What has remained with me is the enviable skill of their police investigators, with remarkable forensic and digital set-ups and their dedication to duty. Of course, there are bad eggs and the nexus between politicians and complicit police officers exists there as well, but it is the rule of law that ultimately prevails and no one can escape the scales of justice. Yet beyond this is the realisation that even though these societies rank among the highest in terms of social welfare and standard of living, their young people are among the most troubled and unhappy. The unit of the family hardly exists and where it does, parents live in terror of their sullen and unhappy children. Drug and alcohol abuse are only the half of it, sexual profligacy that leads to a frightening spiral of casual relations and the complete breakdown of marriage as an institution is a sad reminder that communities that no longer respect human relations within a family become adrift in a world shorn of all warmth and love that is natural and necessary.

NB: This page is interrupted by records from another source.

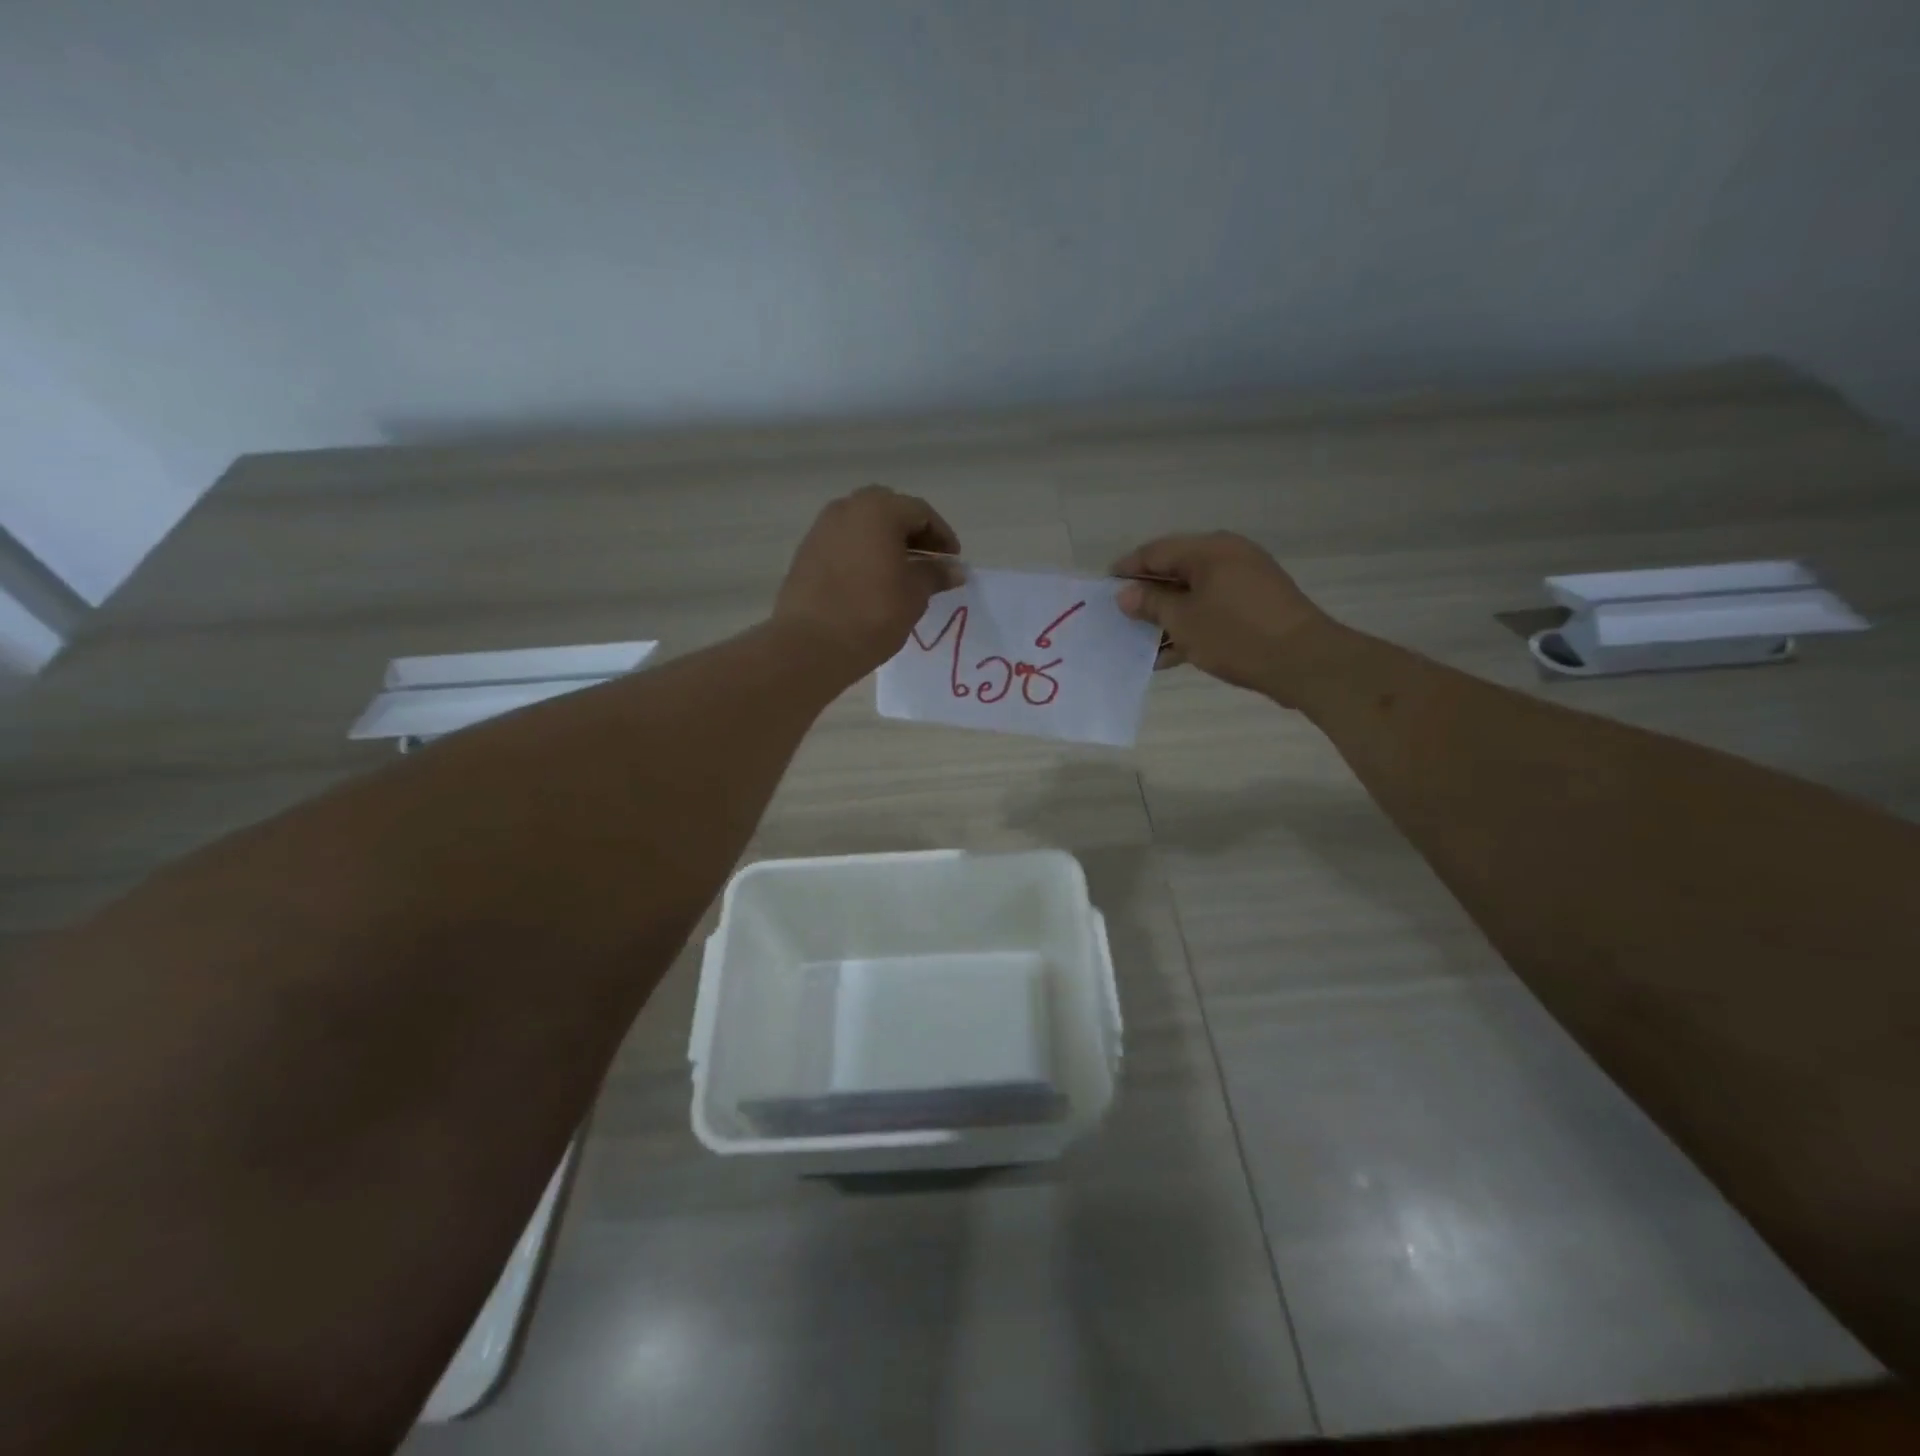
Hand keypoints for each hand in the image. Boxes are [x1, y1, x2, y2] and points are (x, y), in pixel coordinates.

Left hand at [774, 486, 960, 679]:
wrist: (810, 645)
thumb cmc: (873, 614)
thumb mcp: (915, 594)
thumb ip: (936, 574)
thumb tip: (955, 570)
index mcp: (879, 510)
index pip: (921, 513)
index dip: (942, 536)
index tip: (953, 561)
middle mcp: (847, 508)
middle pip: (889, 512)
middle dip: (912, 534)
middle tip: (928, 562)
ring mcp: (822, 529)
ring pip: (863, 526)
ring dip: (886, 543)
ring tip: (902, 574)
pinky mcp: (806, 553)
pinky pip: (844, 544)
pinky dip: (863, 554)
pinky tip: (872, 582)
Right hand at [1112, 533, 1335, 702]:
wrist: (1304, 661)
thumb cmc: (1236, 635)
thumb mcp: (1183, 621)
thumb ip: (1151, 604)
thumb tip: (1125, 593)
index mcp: (1209, 550)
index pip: (1155, 551)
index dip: (1127, 570)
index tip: (1104, 590)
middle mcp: (1228, 556)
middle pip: (1175, 571)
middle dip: (1146, 596)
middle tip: (1120, 617)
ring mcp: (1245, 581)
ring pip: (1193, 594)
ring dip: (1167, 616)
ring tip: (1139, 641)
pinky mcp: (1256, 606)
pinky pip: (1212, 609)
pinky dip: (1191, 626)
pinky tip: (1169, 654)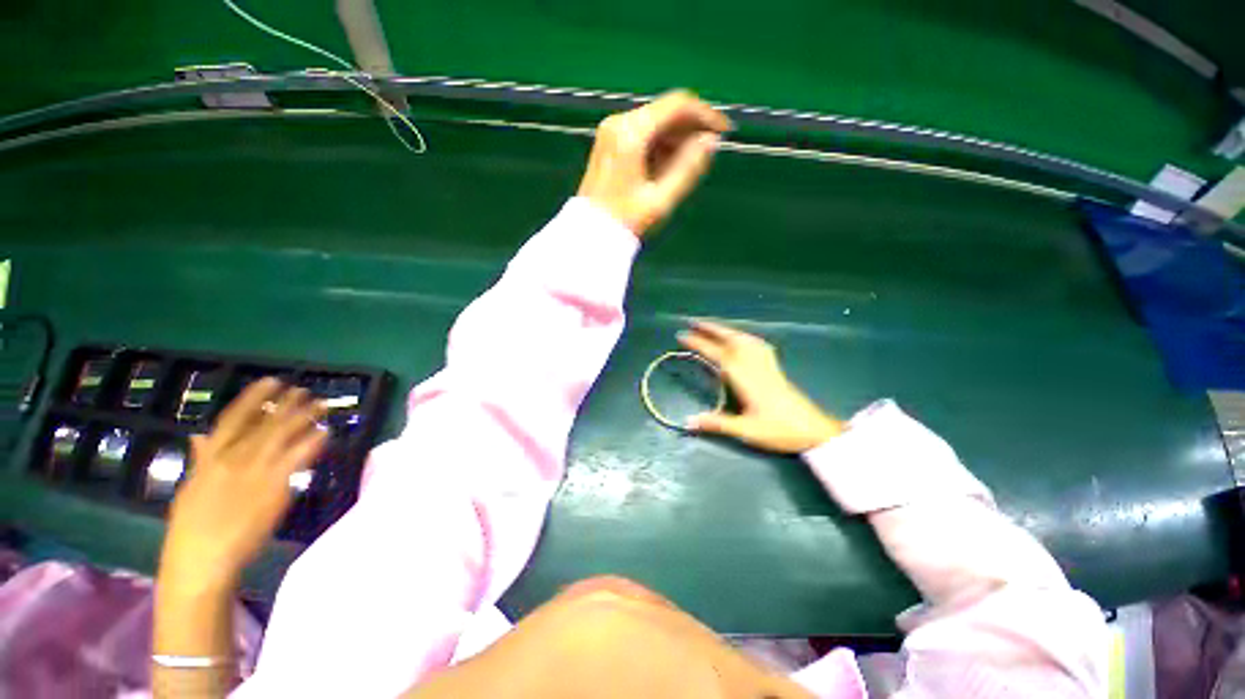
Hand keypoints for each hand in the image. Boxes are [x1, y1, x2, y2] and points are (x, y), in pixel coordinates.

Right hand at [157, 379, 327, 593]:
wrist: (202, 557)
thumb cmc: (192, 526)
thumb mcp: (191, 486)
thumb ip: (201, 459)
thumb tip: (199, 436)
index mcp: (211, 457)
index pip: (234, 417)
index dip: (254, 397)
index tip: (272, 380)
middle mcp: (234, 457)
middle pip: (267, 423)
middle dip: (288, 404)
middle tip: (306, 390)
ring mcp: (256, 470)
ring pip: (285, 435)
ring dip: (305, 417)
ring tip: (321, 405)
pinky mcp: (276, 486)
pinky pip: (299, 458)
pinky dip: (313, 442)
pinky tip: (326, 432)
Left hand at [577, 90, 732, 235]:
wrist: (590, 234)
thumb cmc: (626, 220)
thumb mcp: (661, 199)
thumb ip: (688, 168)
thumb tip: (711, 141)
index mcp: (632, 132)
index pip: (677, 105)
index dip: (705, 115)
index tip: (724, 132)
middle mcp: (620, 122)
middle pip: (666, 111)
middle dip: (691, 128)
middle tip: (710, 151)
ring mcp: (612, 130)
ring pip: (656, 122)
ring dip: (677, 138)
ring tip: (693, 163)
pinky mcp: (610, 142)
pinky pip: (644, 133)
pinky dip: (662, 144)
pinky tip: (671, 165)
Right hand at [678, 320, 841, 452]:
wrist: (815, 430)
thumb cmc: (779, 430)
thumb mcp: (746, 430)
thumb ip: (716, 423)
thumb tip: (687, 421)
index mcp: (744, 377)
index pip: (716, 354)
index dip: (698, 343)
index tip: (682, 335)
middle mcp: (754, 365)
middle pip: (731, 339)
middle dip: (710, 328)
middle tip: (693, 322)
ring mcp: (766, 364)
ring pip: (744, 339)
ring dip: (726, 329)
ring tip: (711, 326)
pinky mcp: (774, 367)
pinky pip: (756, 344)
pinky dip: (744, 336)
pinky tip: (741, 338)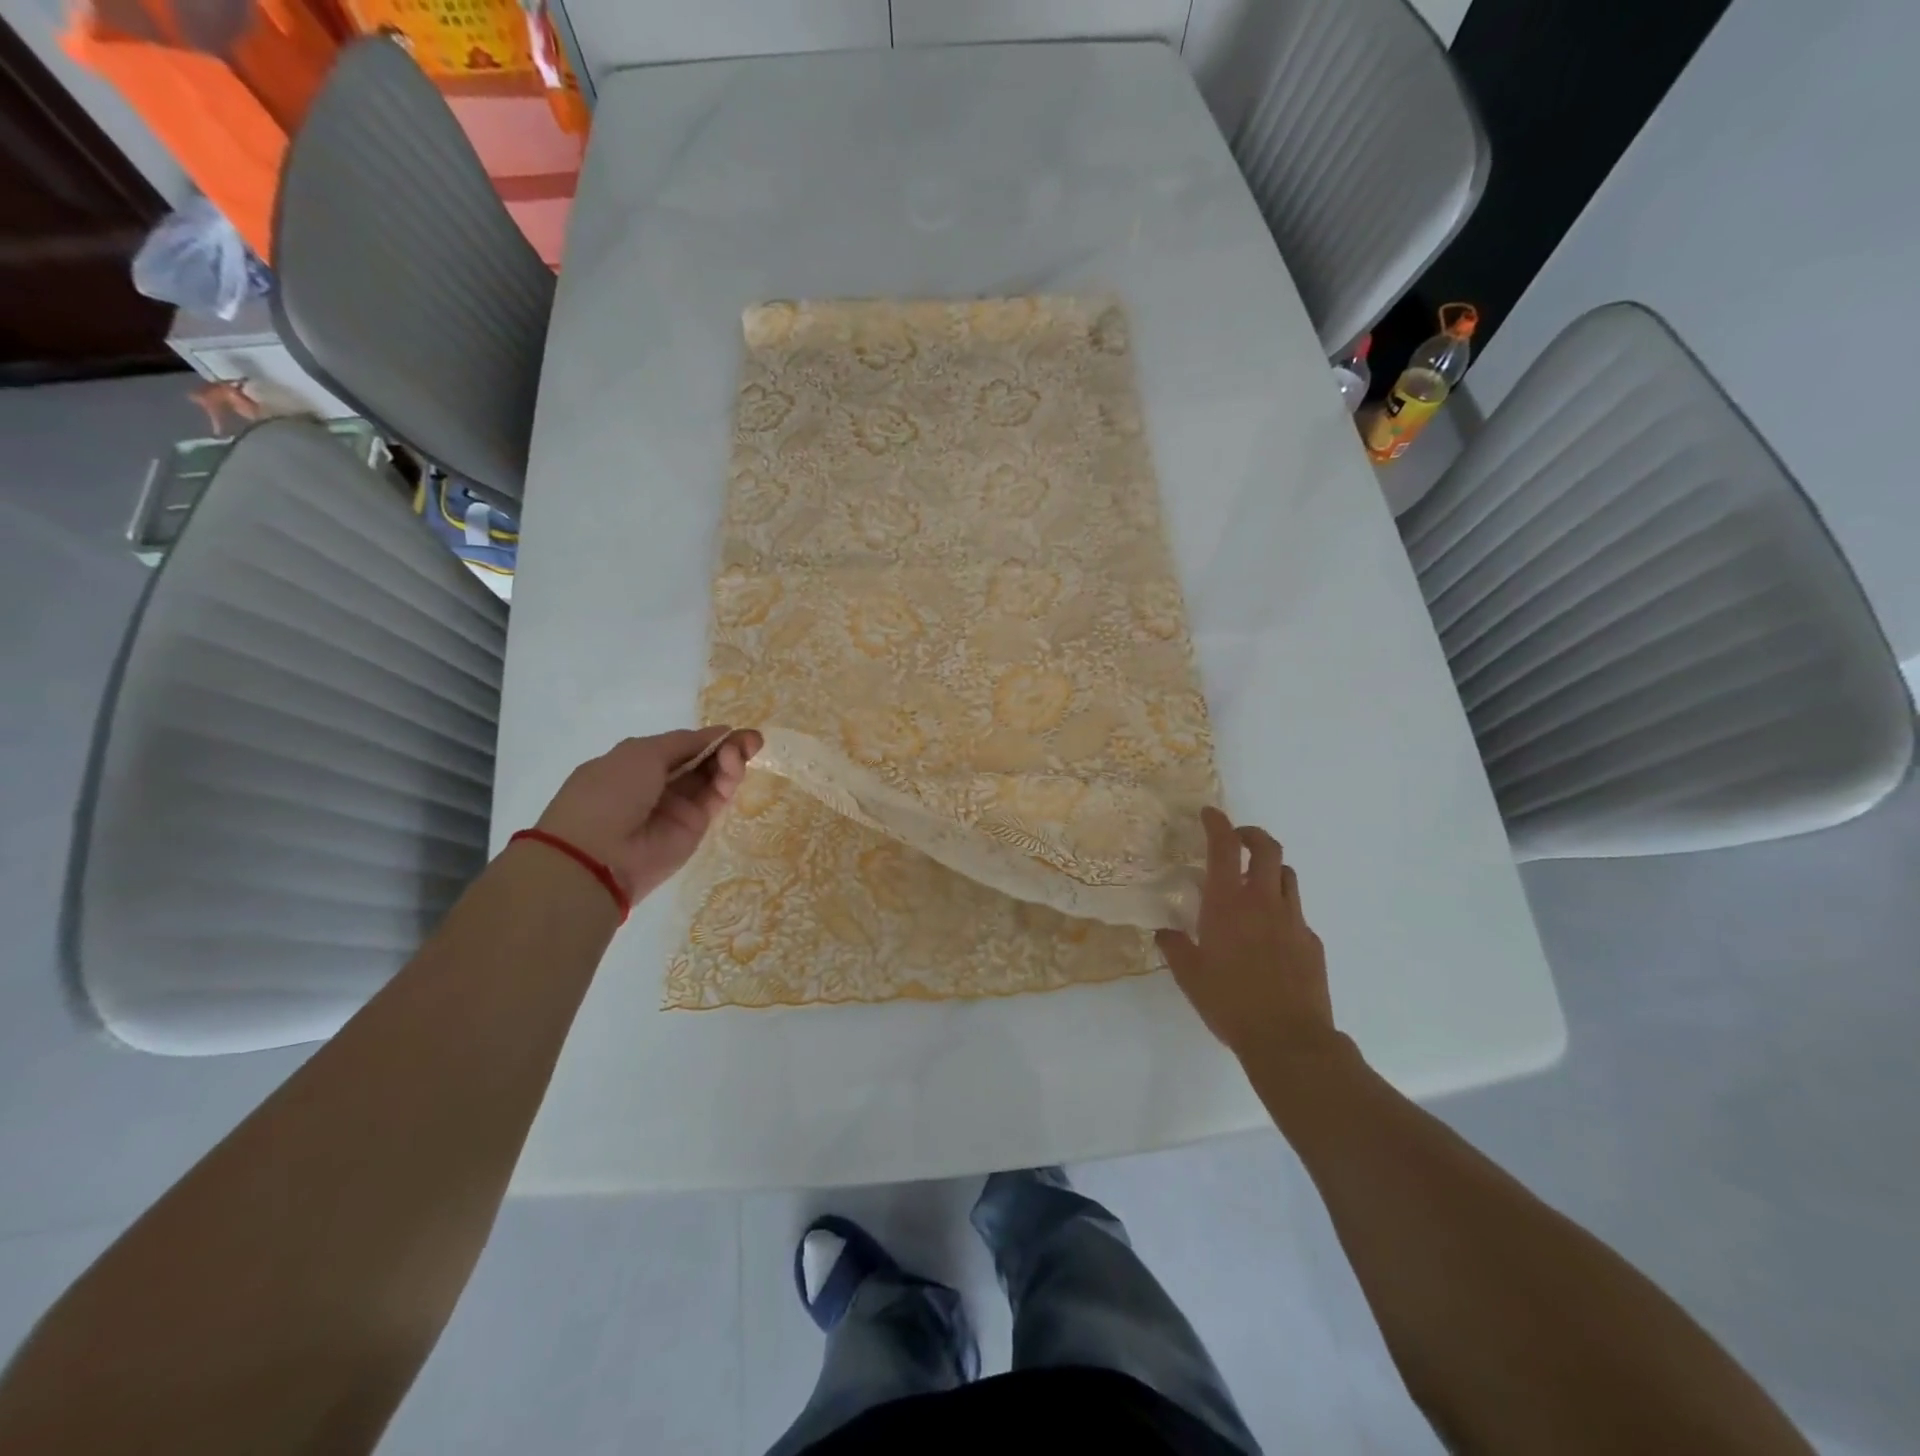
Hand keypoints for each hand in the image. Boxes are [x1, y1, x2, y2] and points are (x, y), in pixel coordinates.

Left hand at [534, 727, 761, 902]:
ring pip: (712, 778)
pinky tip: (734, 764)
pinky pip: (716, 798)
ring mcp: (678, 806)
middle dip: (726, 747)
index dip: (705, 737)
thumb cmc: (610, 792)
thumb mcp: (641, 753)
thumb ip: (684, 742)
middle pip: (701, 761)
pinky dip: (727, 779)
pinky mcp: (696, 827)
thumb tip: (719, 733)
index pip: (680, 746)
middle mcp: (658, 784)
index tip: (731, 729)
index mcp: (636, 763)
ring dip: (730, 760)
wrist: (599, 854)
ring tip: (745, 748)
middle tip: (751, 739)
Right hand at [1155, 807, 1335, 1061]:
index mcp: (1228, 903)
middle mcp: (1263, 902)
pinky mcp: (1311, 943)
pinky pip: (1296, 913)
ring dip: (1270, 869)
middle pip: (1268, 848)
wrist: (1289, 1040)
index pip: (1224, 847)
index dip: (1217, 823)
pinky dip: (1282, 910)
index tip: (1209, 813)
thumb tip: (1165, 932)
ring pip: (1288, 876)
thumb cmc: (1229, 1002)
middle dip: (1252, 835)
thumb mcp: (1189, 976)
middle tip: (1237, 839)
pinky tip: (1270, 935)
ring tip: (1255, 883)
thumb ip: (1175, 947)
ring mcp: (1293, 921)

Rarely in these stories does one see a family sitting down to a meal together or engaged in any activity that does not lead to slammed doors. The addiction to mobile phones and laptops is endemic and doing hideous things to young minds that are beyond parental control. If this is what economic well-being leads to, then one should seriously think about promoting social welfare to a degree where human relationships cease to mean anything. Parents leave the care of their difficult children to social organisations or foster families, old parents are dumped in care homes, single mothers fend for themselves up to a point, and then cave in to career demands. It has always puzzled me that while developed societies are so compassionate about community welfare and look after all kinds of vulnerable social groups, their individual lives reflect little of that care and concern where their own kin are concerned.

Not for nothing is the Indian vocabulary so rich in naming relatives: a simple aunt or uncle will never do. Each aunt and uncle has a distinct identity: mami/mama, chachi/chacha and so on. A similar taxonomy extends to nieces and nephews: bhanja/bhatija or bhanji/bhatiji. No wonder we have such a rich lode of relatives that remembering them all is bewildering. I often quiz my children about the names of their first, second and third cousins and they laugh at my memory. Yet secretly, I know they also respect that I cherish each family link and the accompanying memories of eccentric relatives.

I pray that at least this does not change in India even as we hurtle to ape the rich and powerful countries that we aspire to become one day.